Generate speech with streaming audio chunks (not yet implemented for most providers).

```python
async def synthesize_stream(
    voice_id: str,
    text: str,
    style_guidance: Optional[str] = None,
    seed: Optional[float] = None,
    creativity: float = 0.5,
) -> SynthesisStreamResponse
```

**Returns:** `SynthesisStreamResponse` with `audio` as an `AsyncIterator[bytes]`.

### Getting Voice IDs

**Tip:** Use [Waveform Studio](https://www.waveformstudio.app/) to browse and test voices from all providers in one place.

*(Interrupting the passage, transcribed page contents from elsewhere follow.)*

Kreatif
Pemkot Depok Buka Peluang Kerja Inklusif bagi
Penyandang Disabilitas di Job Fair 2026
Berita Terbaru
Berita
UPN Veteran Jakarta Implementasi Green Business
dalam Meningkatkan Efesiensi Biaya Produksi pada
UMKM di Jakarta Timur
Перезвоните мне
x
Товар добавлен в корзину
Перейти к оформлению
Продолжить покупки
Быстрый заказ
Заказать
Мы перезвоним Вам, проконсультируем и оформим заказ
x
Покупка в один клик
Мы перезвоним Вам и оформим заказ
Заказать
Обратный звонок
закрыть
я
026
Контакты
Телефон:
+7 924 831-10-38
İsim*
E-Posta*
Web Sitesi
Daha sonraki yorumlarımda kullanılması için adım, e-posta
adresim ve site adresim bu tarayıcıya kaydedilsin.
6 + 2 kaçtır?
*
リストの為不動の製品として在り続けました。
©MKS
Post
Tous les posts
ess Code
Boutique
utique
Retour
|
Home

Voice IDs are provider-specific. Get them from:
- **Cartesia**: [Cartesia Dashboard](https://play.cartesia.ai/voices?tab=Default+Voices)
- **ElevenLabs**: [ElevenLabs Voice Library](https://elevenlabs.io/app/voice-library)
- **Hume**: [Hume Dashboard](https://platform.hume.ai/voices)
- **OpenAI**: [OpenAI Voice Models](https://platform.openai.com/docs/guides/text-to-speech)
- **Google Gemini**: [Google Cloud Console](https://docs.cloud.google.com/text-to-speech/docs/gemini-tts)
- **Inworld**: [Inworld Studio](https://platform.inworld.ai/tts-playground)
- **Orpheus**: Use voice names like `"tara"`, `"dan"`, `"josh"`, `"emma"` (see [Replicate model docs](https://replicate.com/lucataco/orpheus-3b-0.1-ft))

### Error Handling

Providers may raise:
- `ValueError`: Invalid parameters (e.g., missing API key, invalid voice_id)
- `RuntimeError`: API request failed or synthesis error
- `ImportError`: Provider dependencies not installed

```python
try:
    response = await provider.synthesize(voice_id="...", text="...")
except ValueError as e:
    print(f"Invalid input: {e}")
except RuntimeError as e:
    print(f"Synthesis failed: {e}")
```

## Environment Variables

Set API keys via environment variables:

```bash
export CARTESIA_API_KEY="your-key"
export HUME_API_KEY="your-key"
export INWORLD_API_KEY="your-key"
export ELEVENLABS_API_KEY="your-key"
export OPENAI_API_KEY="your-key"
export REPLICATE_API_TOKEN="your-key"  # For Orpheus
export GOOGLE_GENERATIVE_AI_API_KEY="your-key"
```

## Testing

```bash
# Run all tests
pytest tests/

# Run specific provider tests
pytest tests/test_cartesia_provider.py -v

```

## Roadmap

- [x] Generate proper documentation
- [x] Publish to PyPI as installable package
- [x] Create web playground
- [ ] Streaming support
- [ ] Different lang support
- [ ] CLI interface
- [ ] Auto chunk and re-stitch based on character limit
- [ ] Multi speaker support
- [ ] Get audio back along with timestamps
- [ ] Audio format conversion utilities
- [ ] Cost tracking utilities
- [ ] More OSS providers 

## Contributing

Contributions welcome! Please:
1. Fork the repository
2. Create a feature branch
3. Add tests for new functionality
4. Ensure all tests pass
5. Submit a pull request

## License

MIT License - see LICENSE file for details

## Acknowledgments

Built with love for the voice AI community. Special thanks to all the TTS provider teams for their amazing APIs.